Task details
Print the entries below without any change, from the first line of the entries through the line containing "dist [0.001093, 0.000219]", with both of those lines included.

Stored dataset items
#####
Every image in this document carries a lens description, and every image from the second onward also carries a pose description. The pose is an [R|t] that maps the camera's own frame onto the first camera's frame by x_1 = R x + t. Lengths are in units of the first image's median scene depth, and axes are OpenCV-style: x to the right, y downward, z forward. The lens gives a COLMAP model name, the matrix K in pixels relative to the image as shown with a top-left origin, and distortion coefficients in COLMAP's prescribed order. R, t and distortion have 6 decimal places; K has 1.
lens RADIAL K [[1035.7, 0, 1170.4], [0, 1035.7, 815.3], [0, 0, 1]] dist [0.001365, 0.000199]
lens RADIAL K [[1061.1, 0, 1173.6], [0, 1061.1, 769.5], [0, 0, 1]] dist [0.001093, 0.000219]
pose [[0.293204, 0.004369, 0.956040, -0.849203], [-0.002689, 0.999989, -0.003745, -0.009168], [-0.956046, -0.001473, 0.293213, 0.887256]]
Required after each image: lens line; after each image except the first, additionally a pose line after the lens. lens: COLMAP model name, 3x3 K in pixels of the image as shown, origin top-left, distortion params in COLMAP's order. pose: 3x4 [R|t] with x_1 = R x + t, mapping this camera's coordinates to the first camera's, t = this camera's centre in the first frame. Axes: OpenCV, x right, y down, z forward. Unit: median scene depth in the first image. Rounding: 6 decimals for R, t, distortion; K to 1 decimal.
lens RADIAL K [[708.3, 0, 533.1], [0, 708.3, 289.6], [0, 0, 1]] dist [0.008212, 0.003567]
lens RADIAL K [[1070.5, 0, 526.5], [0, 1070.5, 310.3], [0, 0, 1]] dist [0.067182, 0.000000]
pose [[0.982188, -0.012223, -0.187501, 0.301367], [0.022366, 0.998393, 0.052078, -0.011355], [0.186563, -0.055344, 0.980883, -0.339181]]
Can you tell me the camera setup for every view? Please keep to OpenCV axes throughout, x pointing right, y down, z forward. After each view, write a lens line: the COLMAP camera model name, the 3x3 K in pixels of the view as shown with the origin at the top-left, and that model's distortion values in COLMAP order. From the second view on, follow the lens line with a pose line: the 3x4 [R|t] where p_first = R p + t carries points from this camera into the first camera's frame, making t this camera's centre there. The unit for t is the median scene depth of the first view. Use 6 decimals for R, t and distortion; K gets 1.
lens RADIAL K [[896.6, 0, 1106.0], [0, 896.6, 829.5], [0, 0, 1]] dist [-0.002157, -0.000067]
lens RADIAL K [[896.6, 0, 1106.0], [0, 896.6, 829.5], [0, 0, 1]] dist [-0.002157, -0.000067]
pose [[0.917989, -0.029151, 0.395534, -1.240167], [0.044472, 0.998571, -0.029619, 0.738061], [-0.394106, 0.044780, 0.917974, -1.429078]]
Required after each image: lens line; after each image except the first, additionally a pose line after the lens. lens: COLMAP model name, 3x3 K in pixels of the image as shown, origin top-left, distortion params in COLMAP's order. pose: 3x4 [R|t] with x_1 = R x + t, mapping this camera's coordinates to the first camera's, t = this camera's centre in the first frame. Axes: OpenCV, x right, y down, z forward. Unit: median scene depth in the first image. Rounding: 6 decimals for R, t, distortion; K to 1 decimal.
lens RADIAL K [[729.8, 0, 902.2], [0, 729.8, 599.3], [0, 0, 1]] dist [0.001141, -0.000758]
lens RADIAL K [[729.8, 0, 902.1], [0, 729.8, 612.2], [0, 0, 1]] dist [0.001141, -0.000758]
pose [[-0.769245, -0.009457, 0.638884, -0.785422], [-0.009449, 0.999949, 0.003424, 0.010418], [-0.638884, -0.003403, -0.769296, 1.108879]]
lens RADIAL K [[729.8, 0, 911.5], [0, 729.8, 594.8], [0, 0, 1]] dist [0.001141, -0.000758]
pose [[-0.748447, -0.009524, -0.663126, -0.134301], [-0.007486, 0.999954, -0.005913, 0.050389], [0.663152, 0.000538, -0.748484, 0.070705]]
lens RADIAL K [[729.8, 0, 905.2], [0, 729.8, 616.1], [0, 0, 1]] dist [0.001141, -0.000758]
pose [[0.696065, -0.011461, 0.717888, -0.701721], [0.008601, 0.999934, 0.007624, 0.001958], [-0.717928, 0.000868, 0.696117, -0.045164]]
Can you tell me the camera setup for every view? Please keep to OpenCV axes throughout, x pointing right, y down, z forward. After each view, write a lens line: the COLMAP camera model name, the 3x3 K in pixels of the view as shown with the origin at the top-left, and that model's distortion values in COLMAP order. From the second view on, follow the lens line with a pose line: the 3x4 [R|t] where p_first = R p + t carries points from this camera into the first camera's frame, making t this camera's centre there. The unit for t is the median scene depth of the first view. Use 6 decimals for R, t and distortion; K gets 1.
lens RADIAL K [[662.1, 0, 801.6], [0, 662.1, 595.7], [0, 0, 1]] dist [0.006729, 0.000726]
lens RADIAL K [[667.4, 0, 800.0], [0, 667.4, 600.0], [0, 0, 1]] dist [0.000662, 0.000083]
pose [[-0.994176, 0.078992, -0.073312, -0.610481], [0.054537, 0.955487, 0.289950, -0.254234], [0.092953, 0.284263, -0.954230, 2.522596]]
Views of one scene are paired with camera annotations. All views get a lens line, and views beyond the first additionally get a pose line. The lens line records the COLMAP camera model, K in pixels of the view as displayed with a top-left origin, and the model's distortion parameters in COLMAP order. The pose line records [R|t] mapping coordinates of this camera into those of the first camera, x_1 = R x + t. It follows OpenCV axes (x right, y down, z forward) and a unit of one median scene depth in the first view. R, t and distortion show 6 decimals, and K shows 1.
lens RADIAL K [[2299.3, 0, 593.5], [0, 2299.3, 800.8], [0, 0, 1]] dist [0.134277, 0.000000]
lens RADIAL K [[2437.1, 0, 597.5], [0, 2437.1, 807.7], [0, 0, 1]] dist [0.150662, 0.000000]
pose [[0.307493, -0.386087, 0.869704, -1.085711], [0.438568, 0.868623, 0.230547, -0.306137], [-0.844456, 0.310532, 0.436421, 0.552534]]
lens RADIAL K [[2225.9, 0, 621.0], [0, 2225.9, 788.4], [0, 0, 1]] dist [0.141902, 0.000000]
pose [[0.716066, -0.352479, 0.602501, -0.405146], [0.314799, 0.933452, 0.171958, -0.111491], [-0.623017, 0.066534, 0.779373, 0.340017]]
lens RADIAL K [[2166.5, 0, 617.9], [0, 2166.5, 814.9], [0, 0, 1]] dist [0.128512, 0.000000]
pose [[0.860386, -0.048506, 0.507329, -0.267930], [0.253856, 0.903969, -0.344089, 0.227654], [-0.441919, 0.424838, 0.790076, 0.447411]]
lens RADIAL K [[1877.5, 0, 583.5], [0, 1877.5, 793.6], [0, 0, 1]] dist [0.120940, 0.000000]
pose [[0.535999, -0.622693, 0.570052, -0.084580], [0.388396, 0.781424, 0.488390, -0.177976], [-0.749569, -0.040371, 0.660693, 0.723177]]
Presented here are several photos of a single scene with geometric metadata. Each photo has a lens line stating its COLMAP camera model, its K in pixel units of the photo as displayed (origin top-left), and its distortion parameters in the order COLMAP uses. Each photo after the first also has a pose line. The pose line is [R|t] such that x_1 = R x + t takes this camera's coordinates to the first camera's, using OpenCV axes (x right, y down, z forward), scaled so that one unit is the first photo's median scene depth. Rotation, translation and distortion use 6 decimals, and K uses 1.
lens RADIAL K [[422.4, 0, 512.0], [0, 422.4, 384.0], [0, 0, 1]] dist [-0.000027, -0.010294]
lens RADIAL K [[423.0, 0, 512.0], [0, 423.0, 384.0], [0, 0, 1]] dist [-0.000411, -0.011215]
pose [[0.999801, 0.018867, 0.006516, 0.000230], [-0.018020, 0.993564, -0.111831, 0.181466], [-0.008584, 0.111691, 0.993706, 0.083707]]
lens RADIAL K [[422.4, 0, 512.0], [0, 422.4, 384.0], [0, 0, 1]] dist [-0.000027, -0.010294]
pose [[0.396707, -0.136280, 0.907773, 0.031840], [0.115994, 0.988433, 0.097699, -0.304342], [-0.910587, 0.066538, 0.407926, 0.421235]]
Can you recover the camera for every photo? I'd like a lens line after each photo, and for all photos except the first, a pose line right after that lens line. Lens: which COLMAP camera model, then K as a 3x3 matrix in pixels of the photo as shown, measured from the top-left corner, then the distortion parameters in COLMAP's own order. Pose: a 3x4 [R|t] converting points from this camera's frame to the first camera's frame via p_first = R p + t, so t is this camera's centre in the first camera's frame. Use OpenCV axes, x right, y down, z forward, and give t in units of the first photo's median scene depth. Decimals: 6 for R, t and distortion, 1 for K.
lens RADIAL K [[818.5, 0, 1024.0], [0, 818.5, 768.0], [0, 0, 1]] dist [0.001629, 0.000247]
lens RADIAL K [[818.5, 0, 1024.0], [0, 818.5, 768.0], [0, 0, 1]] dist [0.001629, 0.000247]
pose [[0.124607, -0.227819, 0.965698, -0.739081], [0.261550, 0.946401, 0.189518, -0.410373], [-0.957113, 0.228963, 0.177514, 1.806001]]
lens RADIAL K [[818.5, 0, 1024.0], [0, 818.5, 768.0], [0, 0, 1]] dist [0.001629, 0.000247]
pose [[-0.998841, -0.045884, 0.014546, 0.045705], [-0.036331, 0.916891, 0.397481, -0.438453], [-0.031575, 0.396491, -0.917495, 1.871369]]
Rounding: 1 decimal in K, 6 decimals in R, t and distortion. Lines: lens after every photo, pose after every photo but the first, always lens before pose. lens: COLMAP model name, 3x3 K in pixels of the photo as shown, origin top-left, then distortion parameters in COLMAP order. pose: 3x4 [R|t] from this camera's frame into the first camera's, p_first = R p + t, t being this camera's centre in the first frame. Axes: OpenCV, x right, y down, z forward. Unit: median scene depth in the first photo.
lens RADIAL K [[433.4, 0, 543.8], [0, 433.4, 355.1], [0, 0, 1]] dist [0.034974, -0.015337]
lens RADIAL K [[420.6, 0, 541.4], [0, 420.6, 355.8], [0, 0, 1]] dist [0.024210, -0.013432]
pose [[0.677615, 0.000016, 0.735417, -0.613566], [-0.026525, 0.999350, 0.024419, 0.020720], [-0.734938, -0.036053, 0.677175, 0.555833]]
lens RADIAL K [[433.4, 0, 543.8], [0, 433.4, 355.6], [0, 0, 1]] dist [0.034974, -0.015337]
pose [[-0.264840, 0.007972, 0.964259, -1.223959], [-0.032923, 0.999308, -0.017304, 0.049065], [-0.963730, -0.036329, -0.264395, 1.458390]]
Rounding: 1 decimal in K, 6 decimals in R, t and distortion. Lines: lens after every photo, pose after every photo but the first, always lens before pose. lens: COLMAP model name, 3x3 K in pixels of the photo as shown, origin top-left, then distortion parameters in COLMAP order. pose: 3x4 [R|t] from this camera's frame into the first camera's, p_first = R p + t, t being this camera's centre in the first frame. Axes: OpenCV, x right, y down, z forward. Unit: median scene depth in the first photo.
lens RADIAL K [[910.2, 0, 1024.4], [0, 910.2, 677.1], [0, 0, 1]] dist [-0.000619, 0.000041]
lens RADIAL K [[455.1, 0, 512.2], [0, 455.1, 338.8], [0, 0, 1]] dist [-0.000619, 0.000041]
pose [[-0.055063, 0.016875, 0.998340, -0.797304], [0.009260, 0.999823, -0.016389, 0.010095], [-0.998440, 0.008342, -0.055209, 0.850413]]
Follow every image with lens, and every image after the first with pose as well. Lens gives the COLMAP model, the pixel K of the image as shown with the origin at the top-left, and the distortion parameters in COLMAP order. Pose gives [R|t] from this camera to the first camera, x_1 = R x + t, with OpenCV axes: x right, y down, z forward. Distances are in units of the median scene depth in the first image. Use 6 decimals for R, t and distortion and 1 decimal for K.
#####
Solution
Every image in this document carries a lens description, and every image from the second onward also carries a pose description. The pose is an [R|t] that maps the camera's own frame onto the first camera's frame by x_1 = R x + t. Lengths are in units of the first image's median scene depth, and axes are OpenCV-style: x to the right, y downward, z forward. The lens gives a COLMAP model name, the matrix K in pixels relative to the image as shown with a top-left origin, and distortion coefficients in COLMAP's prescribed order. R, t and distortion have 6 decimal places; K has 1.
lens RADIAL K [[1035.7, 0, 1170.4], [0, 1035.7, 815.3], [0, 0, 1]] dist [0.001365, 0.000199]
lens RADIAL K [[1061.1, 0, 1173.6], [0, 1061.1, 769.5], [0, 0, 1]] dist [0.001093, 0.000219]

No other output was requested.